Activation of the H+-ATP synthase in the photosynthetic bacterium Rhodobacter capsulatus

The regulation of the membrane-bound H+-ATPase from the photosynthetic bacterium Rhodobacter capsulatus was investigated. In the presence of uncouplers the rate of ATP hydrolysis was about 40 mM ATP/M bacteriochlorophyll (Bchl)/s. Without uncouplers this rate increased and if, additionally, the chromatophores were illuminated, it was almost doubled. If uncouplers were added shortly after illumination, the rate increased to 300- 350 mM ATP/M Bchl/s. Obviously, energization of the membrane leads to the formation of a metastable, active state of the H+-ATPase. The maximal rate of ATP hydrolysis can be measured only when first all H+-ATPases are activated by Δμ(H+) and when the Δμ(H+) is abolished in order to release its back pressure on the hydrolysis rate. The half-life time of the metastable state in the absence of Δμ(H+) is about 30 s. It is increased by 3 mM P(i) to about 80 s and it is decreased by 1 mM ADP to about 15 s. Quantitatively, the fraction of active H+-ATPases shows a sigmoidal dependence on pH(in) (at constant pH(out)) and the magnitude of Δφ determines the maximal fraction of enzymes which can be activated: ΔpH and Δφ are not equivalent for the activation process.

(Dataset entries)
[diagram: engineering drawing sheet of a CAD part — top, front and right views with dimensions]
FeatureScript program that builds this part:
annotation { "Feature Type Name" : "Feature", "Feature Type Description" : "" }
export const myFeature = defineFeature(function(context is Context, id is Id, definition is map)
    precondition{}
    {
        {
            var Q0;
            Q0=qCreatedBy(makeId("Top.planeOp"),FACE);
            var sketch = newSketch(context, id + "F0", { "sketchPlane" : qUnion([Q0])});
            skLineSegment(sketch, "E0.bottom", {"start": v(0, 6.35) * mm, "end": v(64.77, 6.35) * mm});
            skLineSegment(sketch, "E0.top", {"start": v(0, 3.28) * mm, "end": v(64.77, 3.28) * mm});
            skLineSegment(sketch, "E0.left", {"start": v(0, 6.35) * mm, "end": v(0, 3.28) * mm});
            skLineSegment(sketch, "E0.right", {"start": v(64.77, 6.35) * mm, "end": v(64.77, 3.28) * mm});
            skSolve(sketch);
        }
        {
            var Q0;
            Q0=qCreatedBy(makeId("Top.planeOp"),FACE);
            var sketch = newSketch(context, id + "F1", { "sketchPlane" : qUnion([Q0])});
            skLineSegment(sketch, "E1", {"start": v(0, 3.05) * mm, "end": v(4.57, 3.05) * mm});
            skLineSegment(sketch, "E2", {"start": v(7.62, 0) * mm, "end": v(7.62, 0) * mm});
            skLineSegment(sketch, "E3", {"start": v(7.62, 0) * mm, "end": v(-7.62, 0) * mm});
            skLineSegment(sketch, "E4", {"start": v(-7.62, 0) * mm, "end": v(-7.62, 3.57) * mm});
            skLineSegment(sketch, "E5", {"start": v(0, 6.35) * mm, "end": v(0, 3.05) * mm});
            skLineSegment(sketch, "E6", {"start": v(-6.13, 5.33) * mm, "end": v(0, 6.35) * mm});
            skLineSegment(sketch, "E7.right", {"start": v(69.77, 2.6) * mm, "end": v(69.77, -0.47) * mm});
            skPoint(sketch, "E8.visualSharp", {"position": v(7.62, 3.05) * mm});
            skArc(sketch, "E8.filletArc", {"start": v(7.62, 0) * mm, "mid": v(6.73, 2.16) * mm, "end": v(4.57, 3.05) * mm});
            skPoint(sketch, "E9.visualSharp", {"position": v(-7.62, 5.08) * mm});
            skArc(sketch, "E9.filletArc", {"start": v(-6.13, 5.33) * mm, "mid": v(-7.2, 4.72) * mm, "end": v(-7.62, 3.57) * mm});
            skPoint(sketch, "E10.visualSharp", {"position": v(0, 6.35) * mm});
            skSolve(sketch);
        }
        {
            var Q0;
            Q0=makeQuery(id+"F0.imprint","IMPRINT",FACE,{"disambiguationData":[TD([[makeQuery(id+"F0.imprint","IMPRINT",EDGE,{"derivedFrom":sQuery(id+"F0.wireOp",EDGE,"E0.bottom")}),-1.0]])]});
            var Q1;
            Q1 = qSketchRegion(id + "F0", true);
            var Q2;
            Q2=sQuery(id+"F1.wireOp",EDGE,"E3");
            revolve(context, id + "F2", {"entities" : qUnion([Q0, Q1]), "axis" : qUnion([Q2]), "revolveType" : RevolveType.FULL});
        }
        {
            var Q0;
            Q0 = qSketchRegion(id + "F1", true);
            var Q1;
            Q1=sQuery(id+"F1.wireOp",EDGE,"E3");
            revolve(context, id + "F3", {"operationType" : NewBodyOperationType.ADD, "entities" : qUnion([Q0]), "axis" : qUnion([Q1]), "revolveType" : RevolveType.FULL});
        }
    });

● Exercise aim: In the ATP synthase text, turn the paragraph beginning "The regulation of the membrane-bound H+-ATPase" into a short bulleted list that keeps its main facts.

● Task solution:
- Subject: regulation of the membrane-bound H+-ATPase from the photosynthetic bacterium Rhodobacter capsulatus.
- ATP hydrolysis with uncouplers is about 40 mM ATP/M Bchl/s.
- The rate rises without uncouplers and almost doubles when chromatophores are also illuminated.
- Adding uncouplers shortly after illumination raises the rate to 300–350 mM ATP/M Bchl/s.
- Membrane energization produces a metastable, active state of the H+-ATPase.
- Maximal hydrolysis requires activating all H+-ATPases by Δμ(H+) and then abolishing Δμ(H+) to remove its back pressure.
- Without Δμ(H+), the metastable state has a half-life of about 30 s. This rises to about 80 s with 3 mM P(i) and falls to about 15 s with 1 mM ADP.
- At constant pH(out), the active fraction depends sigmoidally on pH(in). The magnitude of Δφ sets the maximal fraction that can be activated, so ΔpH and Δφ are not equivalent for activation.